The difference is how these controls interact with the underlying ranking system. Marqo's merchandising operates alongside a continuous optimization engine that learns toward defined business objectives. Teams can configure multi-objective optimization strategies that balance conversion rate, revenue, margin, inventory priorities, or promotional focus within the ranking logic itself. Explainability and auditing tools allow teams to understand why products rank where they do and measure the impact of merchandising rules versus algorithmic ranking through controlled A/B testing.

The result is scalable control: merchandising teams retain full authority while the AI reduces repetitive manual tuning and handles the long tail of queries and products that no team can manually manage.

Ecommerce Focus vs. Platform Breadth

This is a strategic consideration that goes beyond feature comparison.

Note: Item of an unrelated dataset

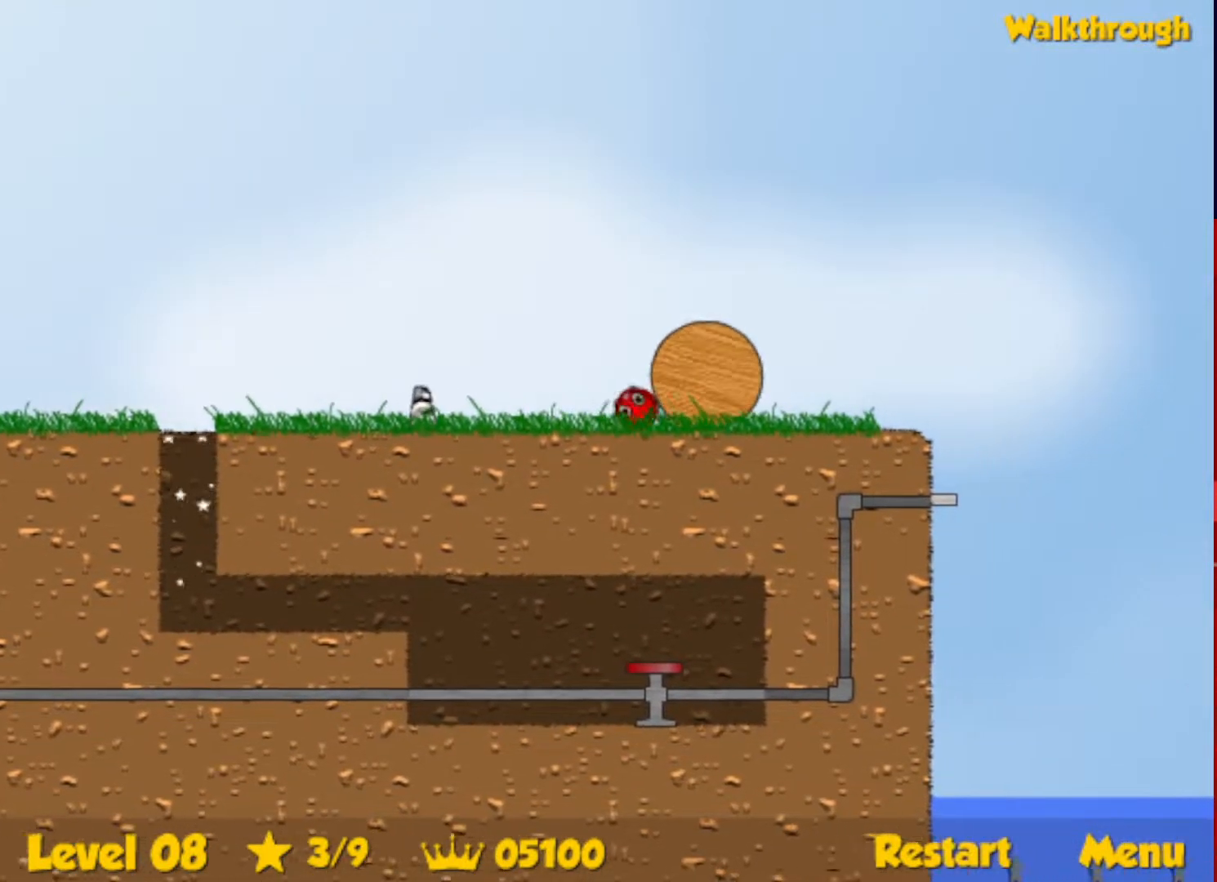
{"keys": ["right"], "events": []}
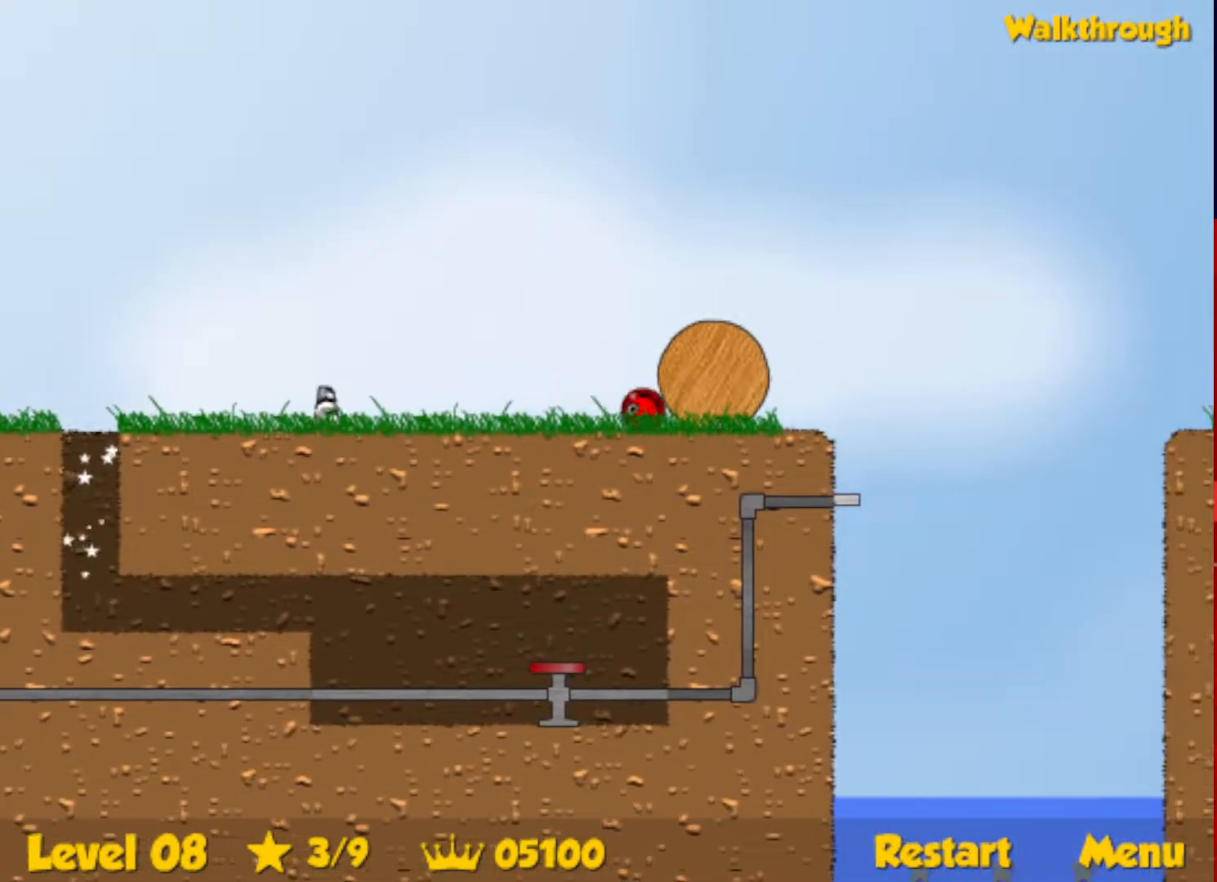
{"keys": ["right"], "events": []}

Coveo serves four verticals: Commerce, Service, Website, and Workplace. The platform powers customer service portals, internal knowledge bases, corporate websites, and ecommerce storefronts. This breadth means engineering, product, and R&D resources are spread across fundamentally different use cases. The AI models, ranking logic, and feature roadmap serve multiple masters.

Coveo's ecommerce capabilities were partly built organically and partly acquired. The 2019 acquisition of Tooso brought AI commerce engine technology. The 2021 acquisition of Qubit brought personalization and experimentation capabilities. Integrating acquired technology while maintaining a coherent platform across four verticals is an ongoing challenge for any company in this position.

Marqo is built exclusively for ecommerce product discovery. Every model, every feature, and every infrastructure decision is optimized for the specific problem of helping shoppers find products they will buy. The proprietary ecommerce AI models, the fine-tuning infrastructure, Merchandising Studio, the conversational commerce agent Sibbi, and the analytics are all designed around commerce outcomes.

For retailers evaluating search platforms, the question is whether ecommerce product discovery is best served by a focused platform built for that specific problem or by a horizontal platform where commerce is one of several verticals. The answer depends on how central discovery quality is to your business.

Customer Results

Coveo does not publish specific revenue uplift metrics from ecommerce customers. The company references case studies across its four verticals, but publicly available commerce-specific results with named retailers and dollar-denominated outcomes are limited.

Marqo has produced the largest publicly disclosed revenue uplift for a single retailer in the ecommerce search category. Fashion Nova reported a $130M revenue increase. Kogan reported $10.1M in incremental revenue. Redbubble reported $11M in incremental revenue and a 21% increase in add-to-cart rate. Mejuri reported a 19.84% increase in search revenue per user. KICKS CREW reported a 17.7% uplift in conversion rate. SwimOutlet achieved a 10.6% increase in search add-to-cart rate, progressing from initial integration to live production A/B testing within five days.

These are named retailers with dollar-denominated results validated through controlled A/B testing on live traffic. The most reliable way to evaluate the impact for your catalog is to run the same kind of test.

See the full results on our Customer Stories page.

Conversational Commerce

Coveo has introduced generative AI-powered conversational product discovery as a newer capability, using RAG (Retrieval-Augmented Generation) to provide AI-generated answers grounded in product catalog data.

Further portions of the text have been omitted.